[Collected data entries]
___

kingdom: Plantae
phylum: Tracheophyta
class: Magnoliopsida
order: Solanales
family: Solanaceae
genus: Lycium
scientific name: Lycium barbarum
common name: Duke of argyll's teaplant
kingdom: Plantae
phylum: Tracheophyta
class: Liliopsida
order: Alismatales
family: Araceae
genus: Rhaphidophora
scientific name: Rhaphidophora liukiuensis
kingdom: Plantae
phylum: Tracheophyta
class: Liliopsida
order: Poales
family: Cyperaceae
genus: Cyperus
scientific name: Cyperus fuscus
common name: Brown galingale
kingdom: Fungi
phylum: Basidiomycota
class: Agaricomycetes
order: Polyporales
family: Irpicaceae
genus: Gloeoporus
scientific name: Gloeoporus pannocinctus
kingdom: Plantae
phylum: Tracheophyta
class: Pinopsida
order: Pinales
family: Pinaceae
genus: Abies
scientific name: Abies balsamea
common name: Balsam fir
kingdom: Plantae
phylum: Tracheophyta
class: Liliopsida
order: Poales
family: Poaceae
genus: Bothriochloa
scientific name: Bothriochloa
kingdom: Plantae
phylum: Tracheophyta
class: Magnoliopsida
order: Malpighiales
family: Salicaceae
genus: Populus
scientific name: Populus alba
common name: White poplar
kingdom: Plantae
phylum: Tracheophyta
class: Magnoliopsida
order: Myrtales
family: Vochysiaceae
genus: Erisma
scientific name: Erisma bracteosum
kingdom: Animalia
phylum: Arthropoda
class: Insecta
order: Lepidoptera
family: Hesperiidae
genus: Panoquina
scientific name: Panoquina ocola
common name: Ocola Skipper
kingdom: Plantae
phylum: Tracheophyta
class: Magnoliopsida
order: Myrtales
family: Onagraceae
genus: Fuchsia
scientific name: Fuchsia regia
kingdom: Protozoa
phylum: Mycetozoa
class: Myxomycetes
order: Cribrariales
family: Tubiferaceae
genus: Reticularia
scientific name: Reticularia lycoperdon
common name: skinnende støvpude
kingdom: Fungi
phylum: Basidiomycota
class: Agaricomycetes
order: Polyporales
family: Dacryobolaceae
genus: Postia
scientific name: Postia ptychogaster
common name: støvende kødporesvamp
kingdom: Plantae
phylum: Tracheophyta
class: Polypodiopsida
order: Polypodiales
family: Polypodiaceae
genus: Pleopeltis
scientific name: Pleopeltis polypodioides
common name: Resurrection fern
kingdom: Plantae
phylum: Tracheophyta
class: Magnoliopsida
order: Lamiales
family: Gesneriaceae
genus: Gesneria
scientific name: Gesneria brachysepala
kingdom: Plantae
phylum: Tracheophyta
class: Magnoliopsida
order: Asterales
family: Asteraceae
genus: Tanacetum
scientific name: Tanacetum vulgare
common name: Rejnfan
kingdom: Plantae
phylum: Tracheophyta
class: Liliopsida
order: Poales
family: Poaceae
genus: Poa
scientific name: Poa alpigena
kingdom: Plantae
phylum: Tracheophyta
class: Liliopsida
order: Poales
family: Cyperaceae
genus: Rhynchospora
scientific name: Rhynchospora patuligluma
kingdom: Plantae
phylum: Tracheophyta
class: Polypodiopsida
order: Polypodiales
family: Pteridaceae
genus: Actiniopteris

___

# INSTRUCTIONS FOR THE TASK
Arrange all of the lines above as a Markdown table with two columns, "Row" for the row number and "Line" for the line itself, and skip any blank lines.

# RESULT OF THE TASK
| Row | Line |
|---|---|
| 1 | kingdom: Plantae |
| 2 | phylum: Tracheophyta |
| 3 | class: Magnoliopsida |
| 4 | order: Solanales |
| 5 | family: Solanaceae |
| 6 | genus: Lycium |
| 7 | scientific name: Lycium barbarum |
| 8 | common name: Duke of argyll's teaplant |
| 9 | kingdom: Plantae |
| 10 | phylum: Tracheophyta |
| 11 | class: Liliopsida |
| 12 | order: Alismatales |
| 13 | family: Araceae |
| 14 | genus: Rhaphidophora |
| 15 | scientific name: Rhaphidophora liukiuensis |
| 16 | kingdom: Plantae |
| 17 | phylum: Tracheophyta |
| 18 | class: Liliopsida |
| 19 | order: Poales |
| 20 | family: Cyperaceae |
| 21 | genus: Cyperus |
| 22 | scientific name: Cyperus fuscus |
| 23 | common name: Brown galingale |
| 24 | kingdom: Fungi |
| 25 | phylum: Basidiomycota |
| 26 | class: Agaricomycetes |
| 27 | order: Polyporales |
| 28 | family: Irpicaceae |
| 29 | genus: Gloeoporus |
| 30 | scientific name: Gloeoporus pannocinctus |
| 31 | kingdom: Plantae |
| 32 | phylum: Tracheophyta |
| 33 | class: Pinopsida |
| 34 | order: Pinales |
| 35 | family: Pinaceae |
| 36 | genus: Abies |
| 37 | scientific name: Abies balsamea |
| 38 | common name: Balsam fir |
| 39 | kingdom: Plantae |
| 40 | phylum: Tracheophyta |
| 41 | class: Liliopsida |
| 42 | order: Poales |
| 43 | family: Poaceae |
| 44 | genus: Bothriochloa |
| 45 | scientific name: Bothriochloa |
| 46 | kingdom: Plantae |
| 47 | phylum: Tracheophyta |
| 48 | class: Magnoliopsida |
| 49 | order: Malpighiales |
| 50 | family: Salicaceae |
| 51 | genus: Populus |
| 52 | scientific name: Populus alba |
| 53 | common name: White poplar |
| 54 | kingdom: Plantae |
| 55 | phylum: Tracheophyta |
| 56 | class: Magnoliopsida |
| 57 | order: Myrtales |
| 58 | family: Vochysiaceae |
| 59 | genus: Erisma |
| 60 | scientific name: Erisma bracteosum |
| 61 | kingdom: Animalia |
| 62 | phylum: Arthropoda |
| 63 | class: Insecta |
| 64 | order: Lepidoptera |
| 65 | family: Hesperiidae |
| 66 | genus: Panoquina |
| 67 | scientific name: Panoquina ocola |
| 68 | common name: Ocola Skipper |
| 69 | kingdom: Plantae |
| 70 | phylum: Tracheophyta |
| 71 | class: Magnoliopsida |
| 72 | order: Myrtales |
| 73 | family: Onagraceae |
| 74 | genus: Fuchsia |
| 75 | scientific name: Fuchsia regia |
| 76 | kingdom: Protozoa |
| 77 | phylum: Mycetozoa |
| 78 | class: Myxomycetes |
| 79 | order: Cribrariales |
| 80 | family: Tubiferaceae |
| 81 | genus: Reticularia |
| 82 | scientific name: Reticularia lycoperdon |
| 83 | common name: skinnende støvpude |
| 84 | kingdom: Fungi |
| 85 | phylum: Basidiomycota |
| 86 | class: Agaricomycetes |
| 87 | order: Polyporales |
| 88 | family: Dacryobolaceae |
| 89 | genus: Postia |
| 90 | scientific name: Postia ptychogaster |
| 91 | common name: støvende kødporesvamp |
| 92 | kingdom: Plantae |
| 93 | phylum: Tracheophyta |
| 94 | class: Polypodiopsida |
| 95 | order: Polypodiales |
| 96 | family: Polypodiaceae |
| 97 | genus: Pleopeltis |
| 98 | scientific name: Pleopeltis polypodioides |
| 99 | common name: Resurrection fern |
| 100 | kingdom: Plantae |
| 101 | phylum: Tracheophyta |
| 102 | class: Magnoliopsida |
| 103 | order: Lamiales |
| 104 | family: Gesneriaceae |
| 105 | genus: Gesneria |
| 106 | scientific name: Gesneria brachysepala |
| 107 | kingdom: Plantae |
| 108 | phylum: Tracheophyta |
| 109 | class: Magnoliopsida |
| 110 | order: Asterales |
| 111 | family: Asteraceae |
| 112 | genus: Tanacetum |
| 113 | scientific name: Tanacetum vulgare |
| 114 | common name: Rejnfan |
| 115 | kingdom: Plantae |
| 116 | phylum: Tracheophyta |
| 117 | class: Liliopsida |
| 118 | order: Poales |
| 119 | family: Poaceae |
| 120 | genus: Poa |
| 121 | scientific name: Poa alpigena |
| 122 | kingdom: Plantae |
| 123 | phylum: Tracheophyta |
| 124 | class: Liliopsida |
| 125 | order: Poales |
| 126 | family: Cyperaceae |
| 127 | genus: Rhynchospora |
| 128 | scientific name: Rhynchospora patuligluma |
| 129 | kingdom: Plantae |
| 130 | phylum: Tracheophyta |
| 131 | class: Polypodiopsida |
| 132 | order: Polypodiales |
| 133 | family: Pteridaceae |
| 134 | genus: Actiniopteris |